# PROVIDED ENTRIES:

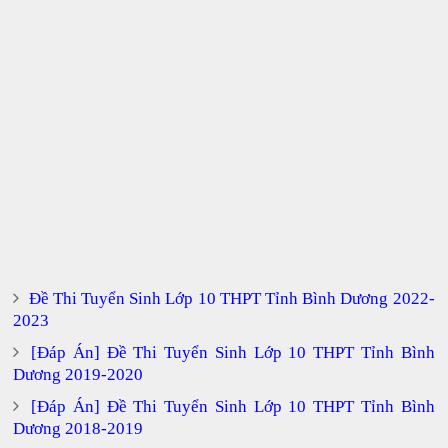
Đề Thi Tuyển Sinh Lớp 10 THPT Tỉnh Bình Dương 2022-
2023
[Đáp Án] Đề Thi Tuyển Sinh Lớp 10 THPT Tỉnh Bình
Dương 2019-2020
[Đáp Án] Đề Thi Tuyển Sinh Lớp 10 THPT Tỉnh Bình
Dương 2018-2019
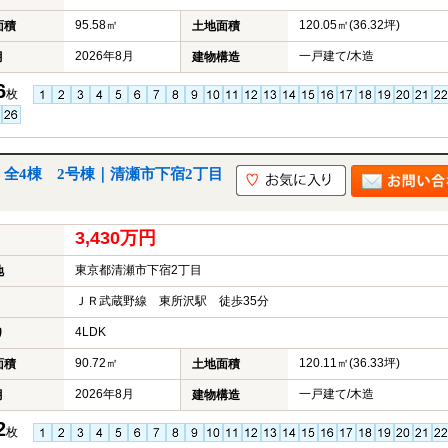
95.58㎡
120.05㎡(36.32坪)
面積
土地面積
2026年8月
一戸建て/木造
月
建物構造
6
枚
 全4棟 2号棟｜清瀬市下宿2丁目
3,430万円
東京都清瀬市下宿2丁目
地
ＪＲ武蔵野線 東所沢駅 徒歩35分
4LDK
り
90.72㎡
120.11㎡(36.33坪)
面積
土地面積
2026年8月
一戸建て/木造
月
建物構造
2
枚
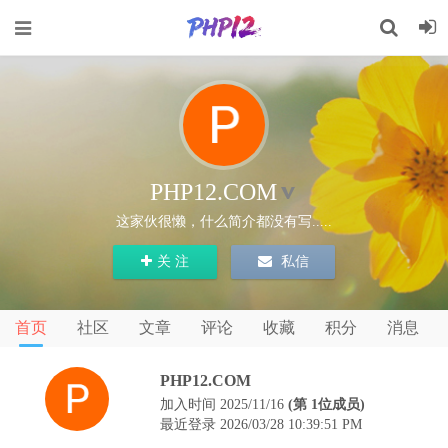
PHP12.COM
这家伙很懒，什么简介都没有写.....
关 注
私信
首页
社区
文章
评论
收藏
积分
消息
PHP12.COM
加入时间 2025/11/16
(第 1位成员)
最近登录 2026/03/28 10:39:51 PM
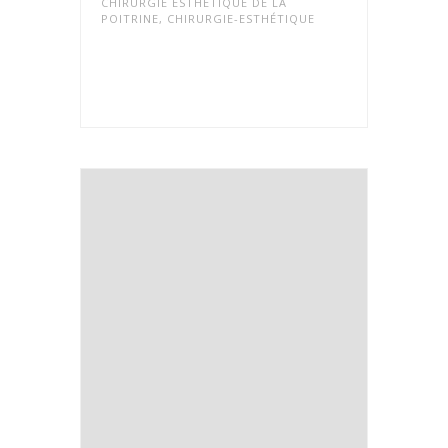
CHIRURGIE ESTHÉTIQUE DE LA
POITRINE
,
CHIRURGIE-ESTHÉTIQUE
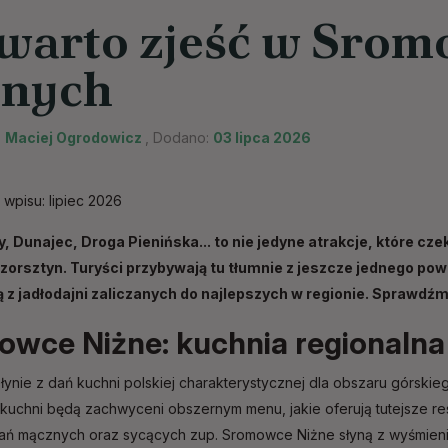
warto zjeść w Sro
żnych
:
Maciej Ogrodowicz
, Dodano:
03 lipca 2026
 wpisu: lipiec 2026
, Dunajec, Droga Pienińska... to nie jedyne atrakcje, które cze
zorsztyn. Turyści przybywają tu tłumnie z jeszcze jednego p
ą z jadłodajni zaliczanych do najlepszych w regionie. Sprawdź
wce Niżne: kuchnia regionalna
słynie z dań kuchni polskiej charakterystycznej dla obszaru górski
 kuchni będą zachwyceni obszernym menu, jakie oferują tutejsze re
 dań mącznych oraz sycących zup. Sromowce Niżne słyną z wyśmien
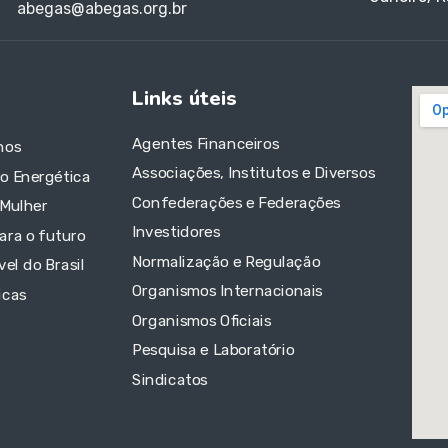
abegas@abegas.org.br
Links úteis
Agentes Financeiros
nos
Associações, Institutos e Diversos
ão Energética
Confederações e Federações
 Mulher
Investidores
ara o futuro
Normalização e Regulação
el do Brasil
Organismos Internacionais
icas
Organismos Oficiais
Pesquisa e Laboratório
Sindicatos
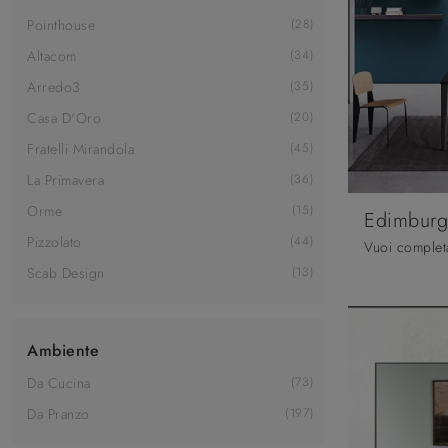
Pointhouse
28
Altacom
34
Arredo3
35
Casa D'Oro
20
Fratelli Mirandola
45
La Primavera
36
Orme
15
Edimbur
Pizzolato
44
Scab Design
13
Ambiente
Da Cucina
73
Da Pranzo
197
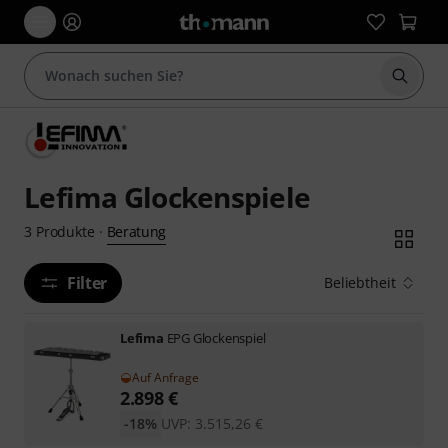
Suche 
Lefima Glockenspiele
Beratung
3
Produkte
·
Filter
Beliebtheit
Lefima
EPG Glockenspiel
Auf Anfrage
2.898
€
-18%
UVP:
3.515,26
€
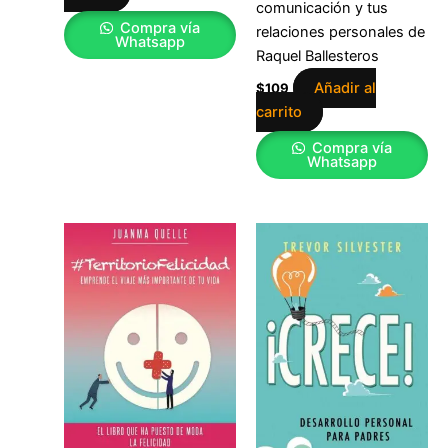
comunicación y tus
Compra vía
relaciones personales de
Whatsapp
Raquel Ballesteros
Añadir al
$
109
carrito
Compra vía
Whatsapp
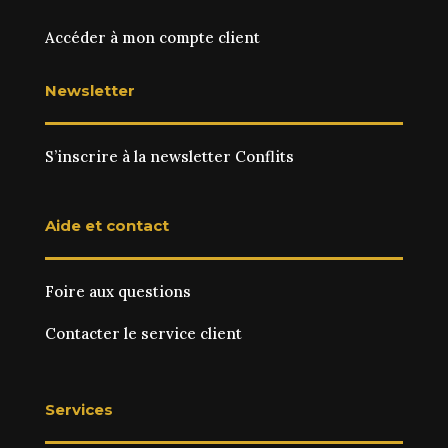
Accéder à mon compte client
Newsletter
S’inscrire à la newsletter Conflits
Aide et contact
Foire aux questions
Contacter le service client
Services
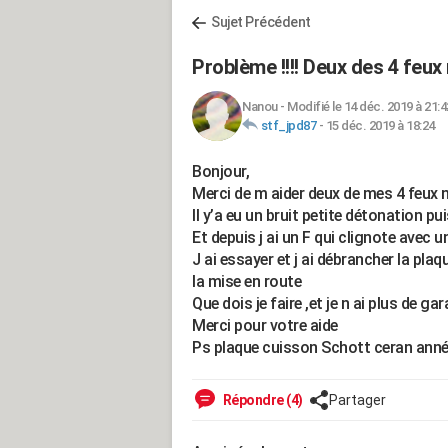
Sujet Précédent
Problème !!!! Deux des 4 feux 
Nanou
-
Modifié le 14 déc. 2019 à 21:4
stf_jpd87
-
15 déc. 2019 à 18:24
Bonjour,
Merci de m aider deux de mes 4 feux 
Il y’a eu un bruit petite détonation p
Et depuis j ai un F qui clignote avec u
J ai essayer et j ai débrancher la plaq
la mise en route
Que dois je faire ,et je n ai plus de ga
Merci pour votre aide
Ps plaque cuisson Schott ceran ann
Répondre (4)
Partager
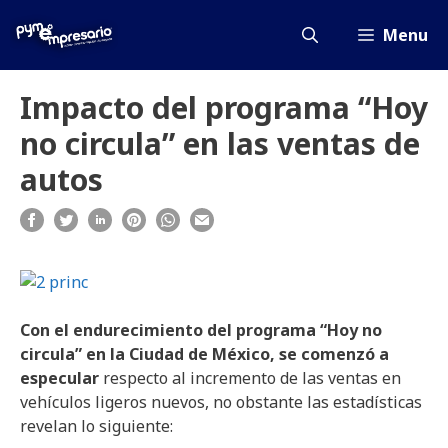
Saltar
al
Menu
contenido
Impacto del programa “Hoy
no circula” en las ventas de
autos
Con el endurecimiento del programa “Hoy no
circula” en la Ciudad de México, se comenzó a
especular
respecto al incremento de las ventas en
vehículos ligeros nuevos, no obstante las estadísticas
revelan lo siguiente:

# EXERCISE INSTRUCTIONS:
Reproduce the text of all the records above word for word and line by line, leaving out the picture markers.

# SOLUTION:
Đề Thi Tuyển Sinh Lớp 10 THPT Tỉnh Bình Dương 2022-
2023
[Đáp Án] Đề Thi Tuyển Sinh Lớp 10 THPT Tỉnh Bình
Dương 2019-2020
[Đáp Án] Đề Thi Tuyển Sinh Lớp 10 THPT Tỉnh Bình
Dương 2018-2019
95.58㎡
120.05㎡(36.32坪)
面積
土地面積
2026年8月
一戸建て/木造
月
建物構造
6
枚
 全4棟 2号棟｜清瀬市下宿2丁目
3,430万円
東京都清瀬市下宿2丁目
地
ＪＲ武蔵野線 東所沢駅 徒歩35分
4LDK
り
90.72㎡
120.11㎡(36.33坪)
面積
土地面積
2026年8月
一戸建て/木造
月
建物構造
2
枚
PHP12.COM
这家伙很懒，什么简介都没有写.....
关 注
私信
首页
社区
文章
评论
收藏
积分
消息
PHP12.COM
加入时间 2025/11/16
(第 1位成员)
最近登录 2026/03/28 10:39:51 PM
CHIRURGIE ESTHÉTIQUE DE LA
POITRINE
,
CHIRURGIE-ESTHÉTIQUE
warto zjeść w Sro
żnych
:
Maciej Ogrodowicz
, Dodano:
03 lipca 2026
 wpisu: lipiec 2026
, Dunajec, Droga Pienińska... to nie jedyne atrakcje, które cze
zorsztyn. Turyści przybywają tu tłumnie z jeszcze jednego p
ą z jadłodajni zaliczanych do najlepszych w regionie. Sprawdź
wce Niżne: kuchnia regionalna
słynie z dań kuchni polskiej charakterystycznej dla obszaru górski
 kuchni będą zachwyceni obszernym menu, jakie oferują tutejsze re
 dań mącznych oraz sycących zup. Sromowce Niżne słyną z wyśmien
abegas@abegas.org.br
Links úteis
Agentes Financeiros
nos
Associações, Institutos e Diversos
ão Energética
Confederações e Federações
 Mulher
Investidores
ara o futuro
Normalização e Regulação
el do Brasil
Organismos Internacionais
icas
Organismos Oficiais
Pesquisa e Laboratório
Sindicatos
Pointhouse
28
Altacom
34
Arredo3
35
Casa D'Oro
20
Fratelli Mirandola
45
La Primavera
36
Orme
15
Edimbur
Pizzolato
44
Scab Design
13
Ambiente
Da Cucina
73
Da Pranzo
197
Suche 
Lefima Glockenspiele
Beratung
3
Produkte
·
Filter
Beliebtheit
Lefima
EPG Glockenspiel
Auf Anfrage
2.898
€
-18%
UVP:
3.515,26
€
comunicación y tus
Compra vía
relaciones personales de
Whatsapp
Raquel Ballesteros
Añadir al
$
109
carrito
Compra vía
Whatsapp
Accéder à mon compte client
Newsletter
S’inscrire à la newsletter Conflits
Aide et contact
Foire aux questions
Contacter le service client
Services
Sujet Précédent
Problème !!!! Deux des 4 feux 
Nanou
-
Modifié le 14 déc. 2019 à 21:4
stf_jpd87
-
15 déc. 2019 à 18:24
Bonjour,
Merci de m aider deux de mes 4 feux 
Il y’a eu un bruit petite détonation p
Et depuis j ai un F qui clignote avec u
J ai essayer et j ai débrancher la plaq
la mise en route
Que dois je faire ,et je n ai plus de ga
Merci pour votre aide
Ps plaque cuisson Schott ceran ann
Répondre (4)
Partager
Saltar
al
Menu
contenido
Impacto del programa “Hoy
no circula” en las ventas de
autos
Con el endurecimiento del programa “Hoy no
circula” en la Ciudad de México, se comenzó a
especular
respecto al incremento de las ventas en
vehículos ligeros nuevos, no obstante las estadísticas
revelan lo siguiente:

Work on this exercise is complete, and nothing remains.